Does mortgage insurance get added to the loan?

Mortgage insurance for lenders (LMI) is a single, non-refundable, non-transferable premium added to your mortgage loan. It is calculated based on the amount of your deposit and the amount you borrow.

Does mortgage insurance get added to the loan?

Mortgage insurance for lenders (LMI) is a single, non-refundable, non-transferable premium added to your mortgage loan. It is calculated based on the amount of your deposit and the amount you borrow. The more you contribute to the purchase price of your property, the lower the cost. Capitalize the LMI premium on your loan, add the full premium to the total amount of the loan, and it's paid off with ongoing repayments on your mortgage loan.

Your mortgage broker will be able to identify not only how likely the LMI is to be approved, but also how long the application may take. So, it's important to remember that the lender's mortgage insurance doesn't protect you, but the lender. Consumers buying a home should consider other forms of insurance to protect their assets, in particular home and content insurance. The LMI is the insurance premium on your loan that allows you to borrow up to, in most cases, up to 95% of the value of the property.

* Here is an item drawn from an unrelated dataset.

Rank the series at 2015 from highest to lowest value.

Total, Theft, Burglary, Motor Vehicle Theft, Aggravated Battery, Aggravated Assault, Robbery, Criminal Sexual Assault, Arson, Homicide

While most lenders tend to trust lenders' mortgage insurance if the LVR is greater than 80%, some lenders have created their own alternative (and often in-house) risk process. Qualifying for the LMI means passing an insurance company's qualification guidelines, as well as the lender's criteria for applying for a mortgage loan. Your mortgage broker will help you calculate all the costs involved so that you have an accurate idea of how much money you will have to spend on buying your property. Because it's actually the mortgage insurance company that assumes the risk of your mortgage loan, it may have more stringent criteria for granting approval.

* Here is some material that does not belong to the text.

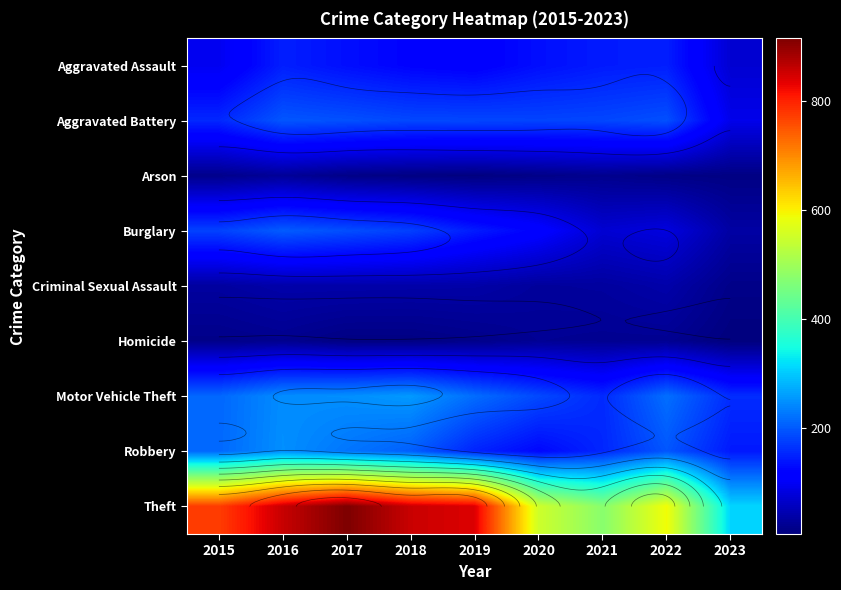

What is the approximate value of Homicide at 2022?

20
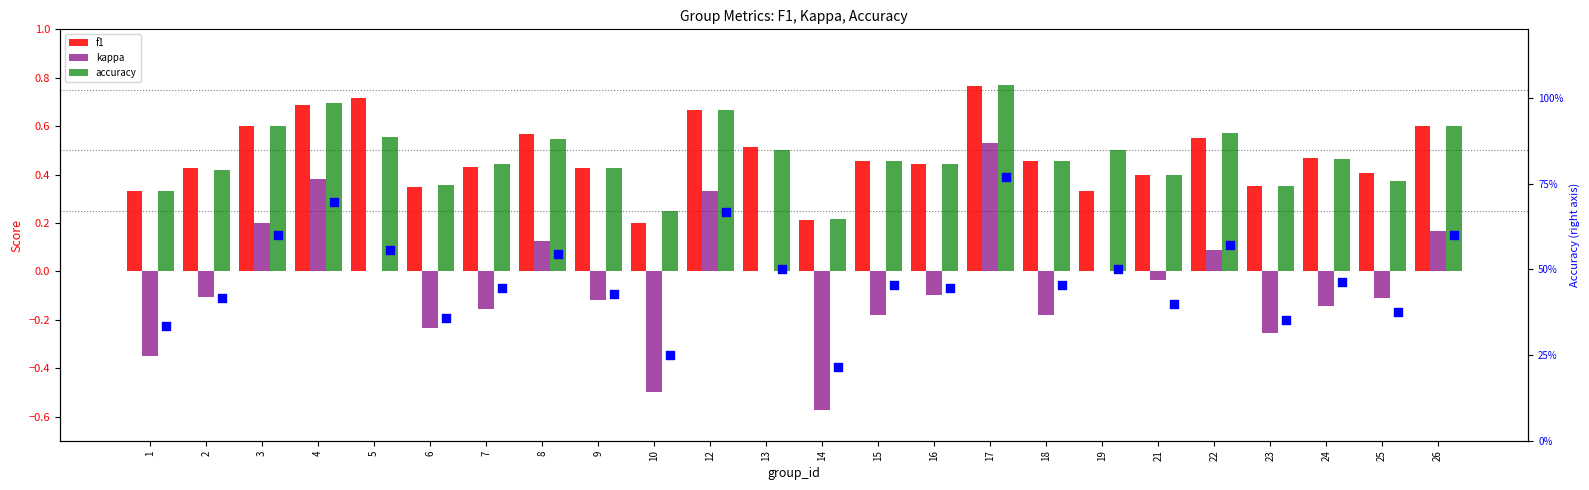

Which series reaches the maximum Y coordinate?

accuracy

Mortgage protection insurance is designed to help you pay your mortgage if you become seriously ill or disabled and unable to work. There are many different types of homebuilding insurance policies available to fit a wide range of life circumstances, and Understand Insurance offers several calculators to help you determine if you have enough coverage. The LMI insurer can pay your lender an amount according to the LMI policy and then ask you, the borrower, to return this amount directly. When applying for a mortgage loan with a deposit less than 20% of the purchase price of the property, lenders will generally require you to take out mortgage insurance (LMI) from the lender.

The Insurance Council of Australia manages Find an Insurer, which can help homeowners identify insurers that offer the products they are looking for. Make sure you don't confuse LMI with mortgage protection insurance; this is a completely different insurance product. By using the LMI, lenders can transfer this risk to a mortgage insurer, allowing it to offer the same loan amount but with a lower deposit.